The yearly methane emissions from landfills are equivalent to 295 million metric tons of greenhouse gases over 20-year period, or 66 million gasoline-powered vehicles over a year.
Edwin LaMair, attorney for the Environmental Defense Fund, noted that technological advances in recent years, including the ability to conduct aerial surveys of methane emissions at landfills, offer the EPA “an enormous opportunity to update and strengthen its standards for landfill pollution.”
“Landfill pollution poses serious public health threats, and protective landfill standards are an urgently needed addition to other significant actions EPA has recently taken to reduce climate-destabilizing and health-harming pollution,” said LaMair.
In its report, Trashing the Climate, last month, EIP noted that landfills contribute to methane emissions mainly due to rotting food waste.
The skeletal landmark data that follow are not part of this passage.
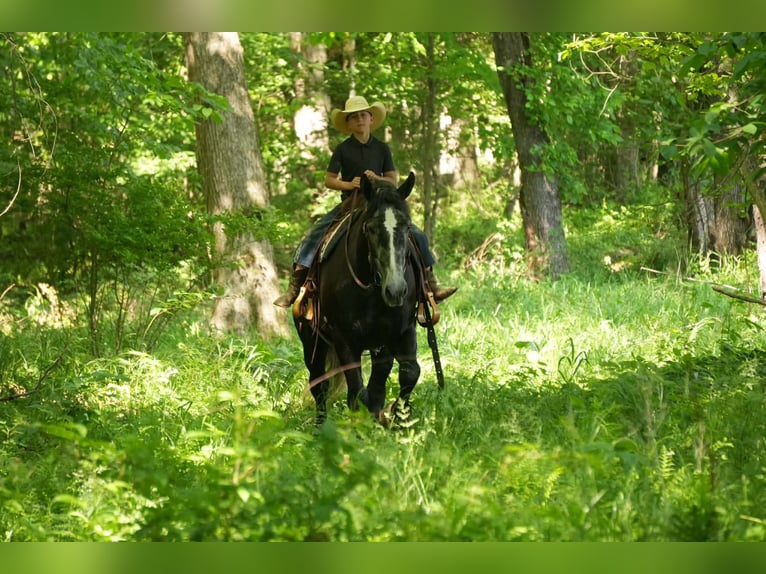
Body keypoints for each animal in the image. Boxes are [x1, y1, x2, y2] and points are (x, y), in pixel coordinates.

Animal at [293, 172, 421, 424]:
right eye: (370, 228)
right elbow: (357, 393)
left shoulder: (398, 333)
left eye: (407, 226)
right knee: (319, 383)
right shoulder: (345, 340)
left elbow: (405, 376)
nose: (395, 290)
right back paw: (320, 427)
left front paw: (395, 420)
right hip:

Americans throw away roughly 40% of their food and food waste has soared in the last three decades.
The petition calls on the EPA to encourage composting and waste reduction to reduce landfill methane emissions.
The Rocky Mountain Institute, which was not involved in the petition, explained on social media earlier this week how diverting waste from landfills not only reduces emissions, but also allows the waste to be converted into valuable resources for communities.
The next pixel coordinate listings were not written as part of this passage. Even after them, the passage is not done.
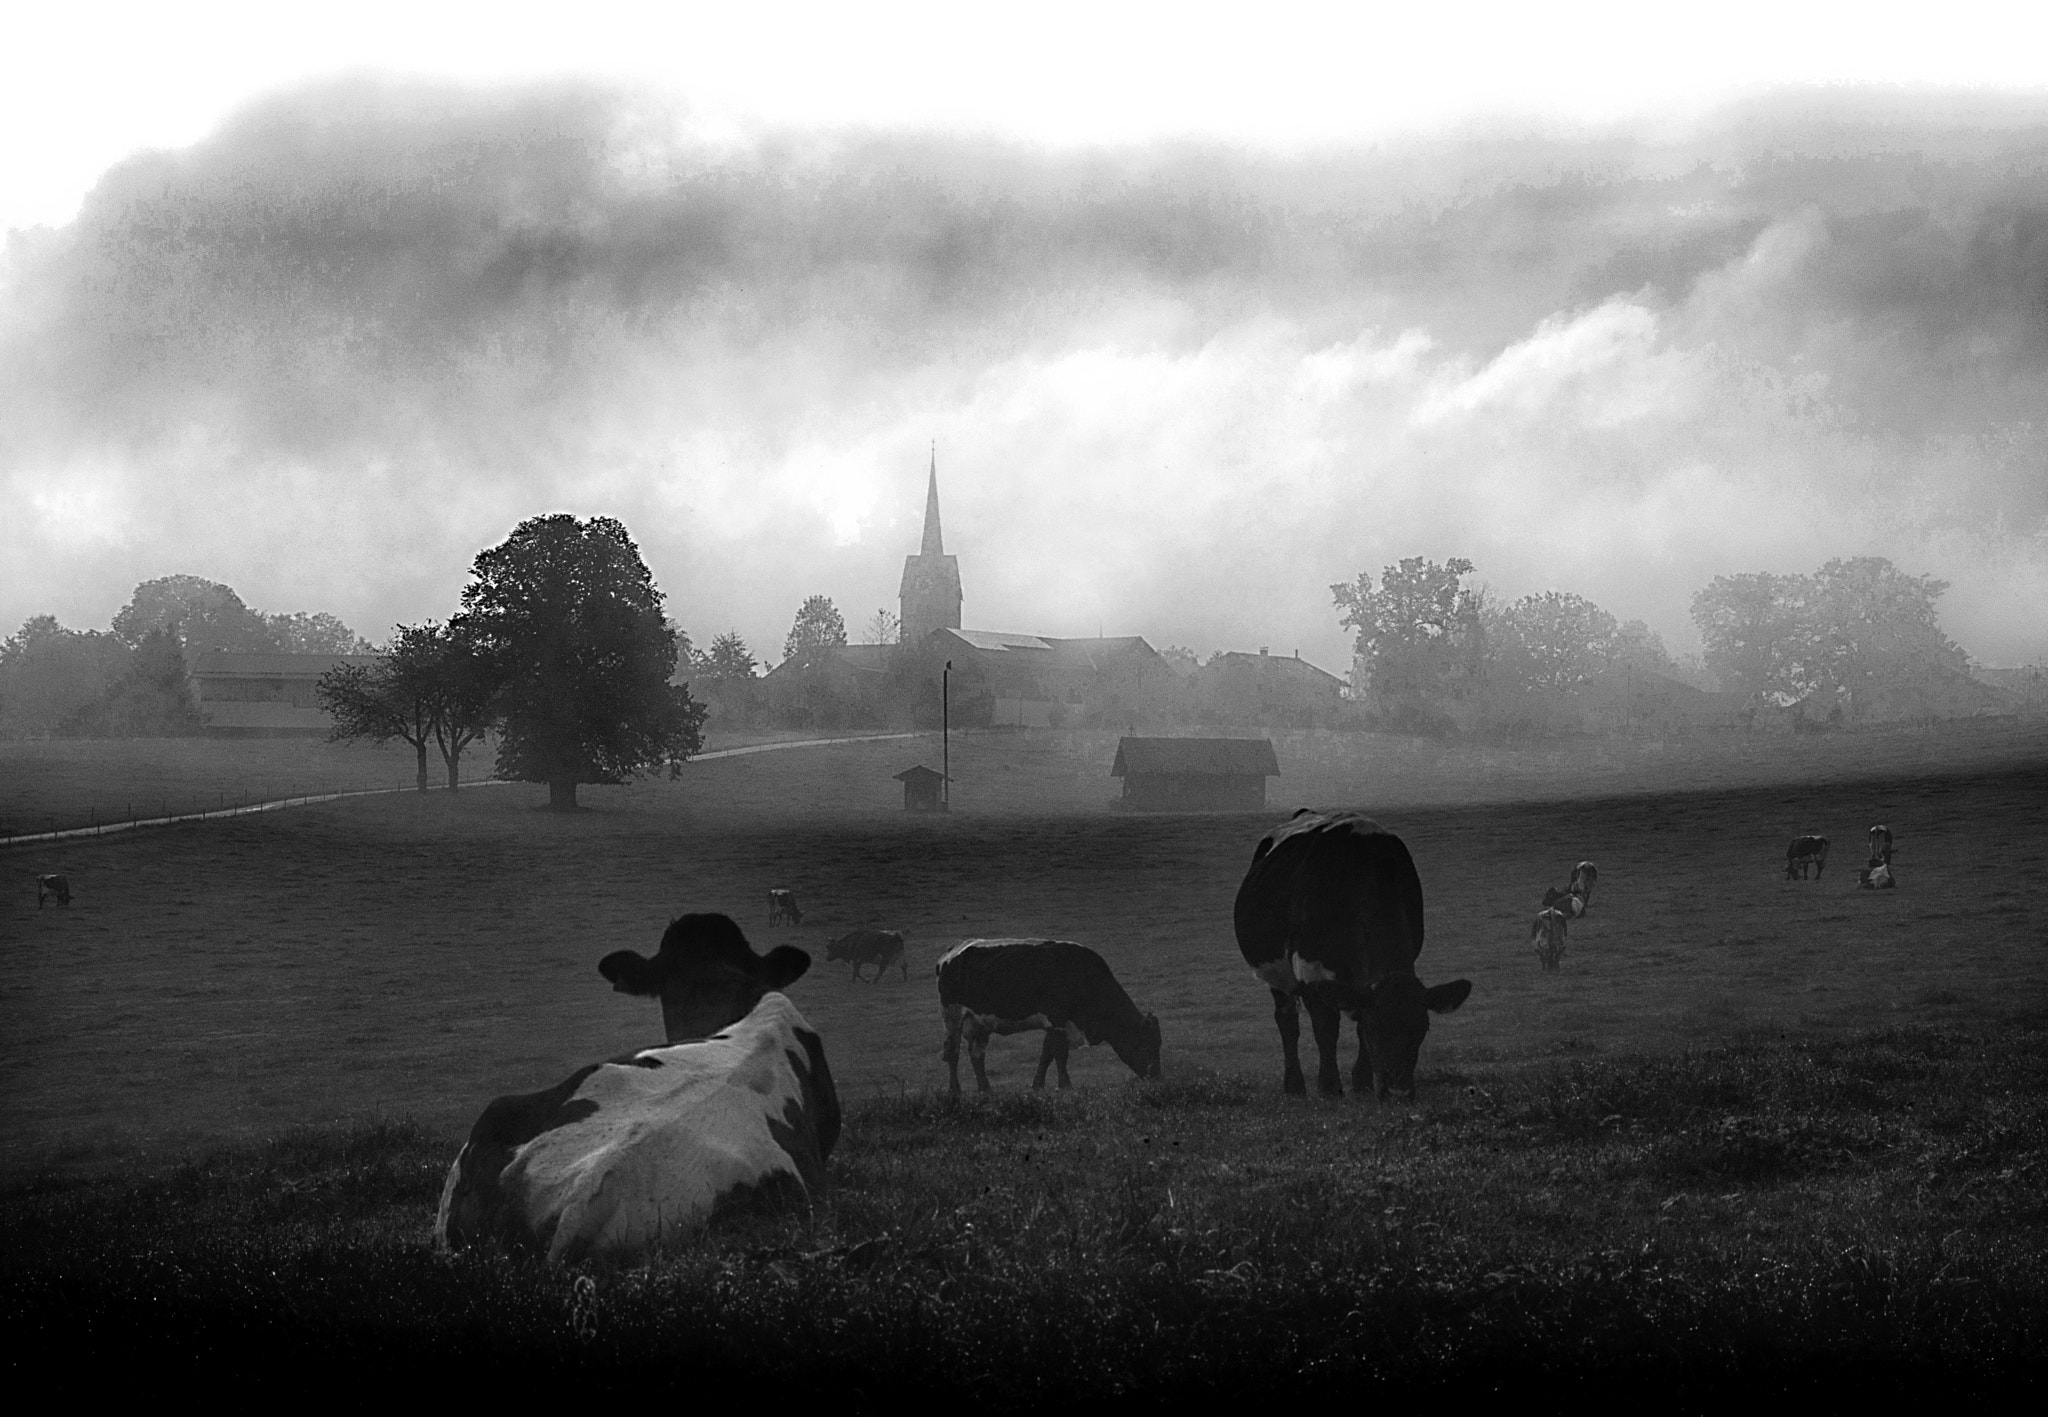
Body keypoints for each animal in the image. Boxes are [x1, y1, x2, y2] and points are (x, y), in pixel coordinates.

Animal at [937, 941, 1163, 1097]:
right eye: (1147, 1043)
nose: (1156, 1078)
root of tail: (951, 952)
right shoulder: (1057, 1018)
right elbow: (1060, 1053)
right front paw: (1065, 1085)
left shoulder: (1054, 1024)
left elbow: (1047, 1053)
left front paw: (1038, 1085)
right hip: (952, 1017)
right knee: (952, 1053)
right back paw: (955, 1090)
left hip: (980, 1024)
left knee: (976, 1055)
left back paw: (986, 1089)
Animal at [1228, 806, 1474, 1097]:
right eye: (1375, 1028)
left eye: (1422, 1028)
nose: (1398, 1093)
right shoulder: (1311, 969)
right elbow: (1326, 1029)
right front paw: (1330, 1088)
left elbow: (1356, 1029)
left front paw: (1362, 1082)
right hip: (1275, 972)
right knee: (1287, 1021)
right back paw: (1294, 1086)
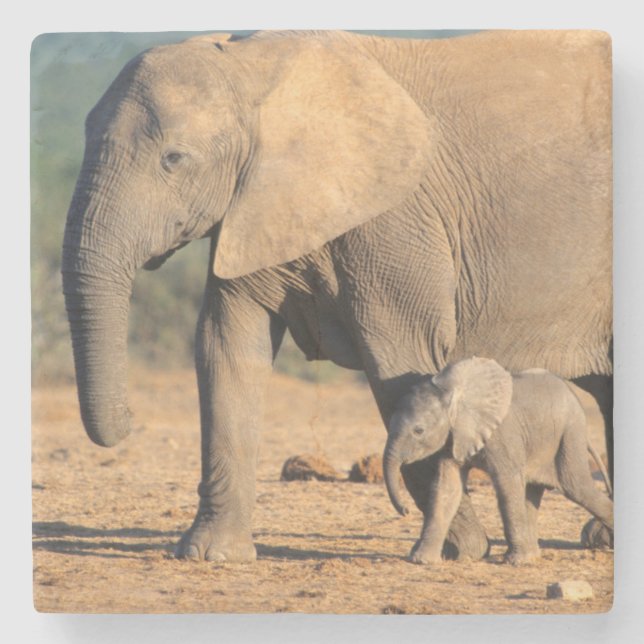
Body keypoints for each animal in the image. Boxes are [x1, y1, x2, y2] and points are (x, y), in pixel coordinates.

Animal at [383, 357, 614, 565]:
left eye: (418, 431)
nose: (405, 511)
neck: (452, 390)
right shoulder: (453, 438)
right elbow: (447, 488)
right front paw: (421, 560)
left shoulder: (502, 434)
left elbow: (506, 484)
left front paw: (516, 562)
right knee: (532, 491)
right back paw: (533, 556)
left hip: (570, 431)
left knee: (576, 487)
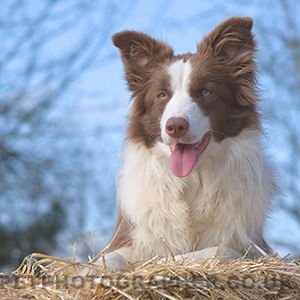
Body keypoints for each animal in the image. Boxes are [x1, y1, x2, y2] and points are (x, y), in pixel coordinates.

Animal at [85, 16, 276, 274]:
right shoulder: (129, 236)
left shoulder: (253, 246)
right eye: (161, 95)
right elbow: (108, 258)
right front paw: (90, 270)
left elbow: (213, 251)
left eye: (205, 92)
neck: (190, 181)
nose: (175, 126)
The most direct way to fight methane emissions?
— RMI (@RockyMtnInst) June 20, 2023
Keep organic matter out of landfills in the first place. 👋
This can be done through upstream methods like reducing food waste and donating surplus, and downstream efforts to recycle the remaining organic waste. pic.twitter.com/uOJY90Ehg2
The groups on Wednesday also called on the EPA to:
- Require more landfills to install gas collection and control systems, including pipes that collect methane from garbage and covering materials, such as soil, that help absorb and destroy methane;
- Require flares that burn methane at landfills to have at least a 99% destruction efficiency, meaning they burn up almost all of the pollution;
- Require landfills to install gas capture systems within one year after the dumping of waste; and
- Impose better requirements for direct measurement of methane and support the development of equipment that can continuously monitor landfill emissions.
The petition also pointed out that many of the country’s landfills are situated in predominantly low-income towns and communities of color.
“Virginia is home to eight ‘mega-landfills,’ many of which are sited in low-income communities of color,” said Anne Havemann, general counsel for CCAN. “These landfills emit huge amounts of methane, a potent greenhouse gas, but have not received the attention they deserve for all the pollution they release. We look forward to EPA taking action on this under-the-radar issue.”